This approach allows for a single, hardened pattern for loading events regardless of their original source, making data engineering workflows far more efficient, easier to troubleshoot, and simpler to understand.
It provides a consistent, reliable mechanism for handling complex data changes and ensuring that historical analysis always reflects the true state of affairs at the time of an event
Real-World Example
Consider a retail scenario where a "Customer Orders Product" event occurs. The Event Tile for this would simply contain keys like CustomerID
, OrderID
, ProductID
, and the OrderDate
(as the effective date). The OrderID
might be chosen as the driving concept.
Later, the customer updates their address, or the order quantity changes. Because the OrderID
is the driving concept, if the order quantity changes, a new event record is inserted into the Event Tile, capturing the new state. No existing records are updated.
When a user queries for the "Customer Orders Product" event data, the system automatically hydrates the Consume Tile.
This involves joining the event record with the Customer Concept's details (e.g., customer name, address at the time of the order) and the Product Concept's details (e.g., product name, price at the time of the order), and the Order Concept's details (e.g. order quantity, value at the time of the order). This way, even if the customer's address changed last week, a query about an order placed two months ago will show the address the customer had two months ago.
This pattern is also crucial for modelling complex state changes, such as an invoice moving through entered
, updated
, approved
, and paid
statuses. Each status change would trigger a new event record, providing a complete, granular history of the invoice's lifecycle.
Anti-Patterns or Gotchas
Storing detail or numeric attributes directly on the event tile: This is a major pitfall. The Event Tile should only contain keys and an effective date. Storing details or numeric values on the event tile negates its core benefits, leading to data duplication and complexity when attributes change.

**RECORDED INFORMATION**:
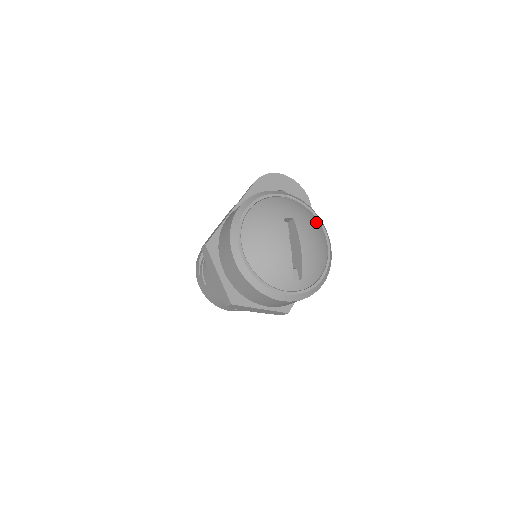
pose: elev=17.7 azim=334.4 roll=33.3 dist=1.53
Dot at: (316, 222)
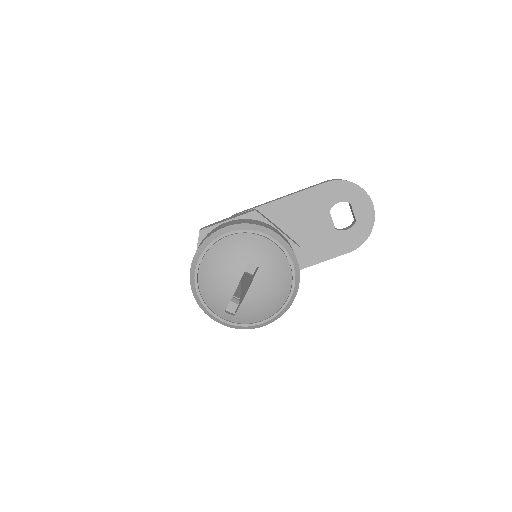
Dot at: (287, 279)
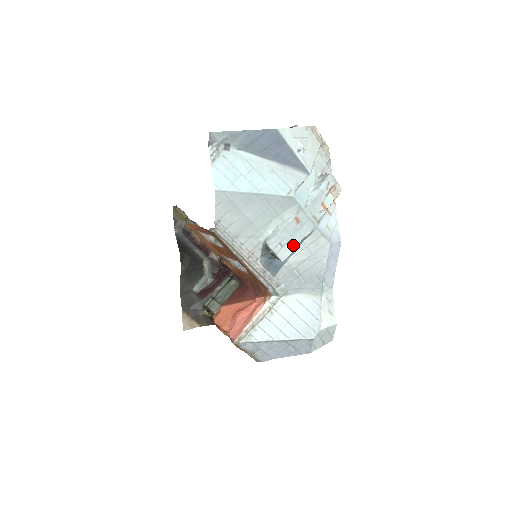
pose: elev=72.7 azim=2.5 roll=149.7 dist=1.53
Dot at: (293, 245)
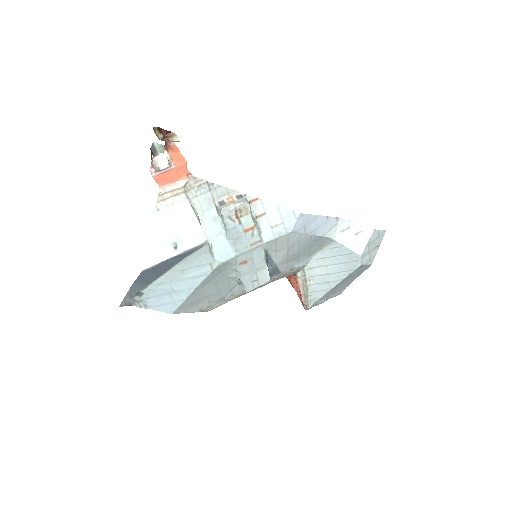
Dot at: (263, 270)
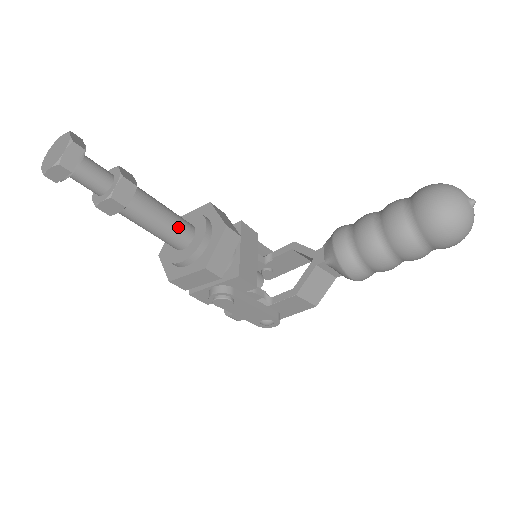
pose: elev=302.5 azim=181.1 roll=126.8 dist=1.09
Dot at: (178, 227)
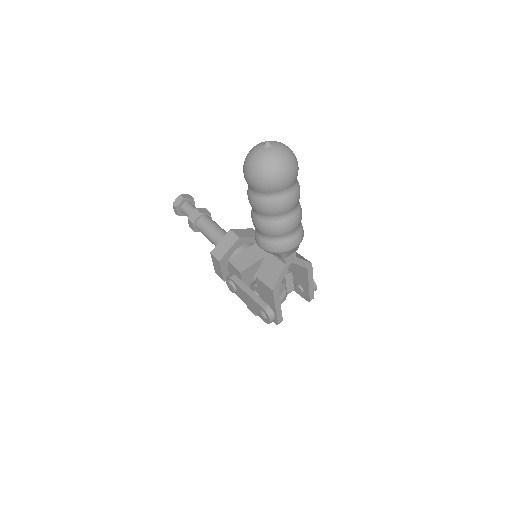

**TASK 1**:
Answer the following questions using the Event Tile text:
(a) Which key might be chosen as the driving concept in the retail scenario?
(b) Through which statuses does the invoice move?
(c) According to the anti-patterns section, what should the Event Tile contain?
**TASK 2**:
Print the Event Tile text from "When a user" to "two months ago.".
**TASK 3**:
Carry on the Event Tile text, beginning after its last sentence.
The data above is separate material and is not part of the Event Tile text.

**EXPECTED ANSWER 1**:
(a) OrderID
(b) Entered, updated, approved, and paid
(c) Only keys and an effective date

**EXPECTED ANSWER 2**:
When a user queries for the "Customer Orders Product" event data, the system automatically hydrates the Consume Tile.
This involves joining the event record with the Customer Concept's details (e.g., customer name, address at the time of the order) and the Product Concept's details (e.g., product name, price at the time of the order), and the Order Concept's details (e.g. order quantity, value at the time of the order). This way, even if the customer's address changed last week, a query about an order placed two months ago will show the address the customer had two months ago.

**EXPECTED ANSWER 3**:
Applying it to overly simple cases: For straightforward data, where attributes are self-contained and don't require complex historical context, a simple Concept and Detail (C&D) model might suffice and be more efficient. Don't force Event Tiles where they aren't needed.
Ignoring the overhead of joins during consumption: While the Event Tile itself is lean, the hydration into Consume Tiles involves joins. If not managed well (e.g., with efficient partitioning and clustering in BigQuery), this can incur significant computational cost.
Failing to define a clear "driving concept": Without a consistent rule for when a new event record should be inserted (i.e., what constitutes a "change" to the event), the data can become inconsistent or incomplete.
Directly treating native source events as-is when internal unique reporting is needed: If unique concepts embedded within a native event (like unique page titles in Google Analytics data) need to be reported on, it's often more efficient to unbundle and model them as distinct concepts rather than querying across all hydrated event
Tips for Adoption
Establish a clear three-layered architecture: This pattern thrives within a "history, designed, consume" data architecture, with Event Tiles residing in the designed layer.
Strictly define object types: Adhere to the principle that your designed layer only contains three types of objects: Concepts, Details, and Events.
Enforce insert-only behaviour: Ensure that Event Tiles are append-only. New records are inserted, never updated or deleted, to maintain a full history.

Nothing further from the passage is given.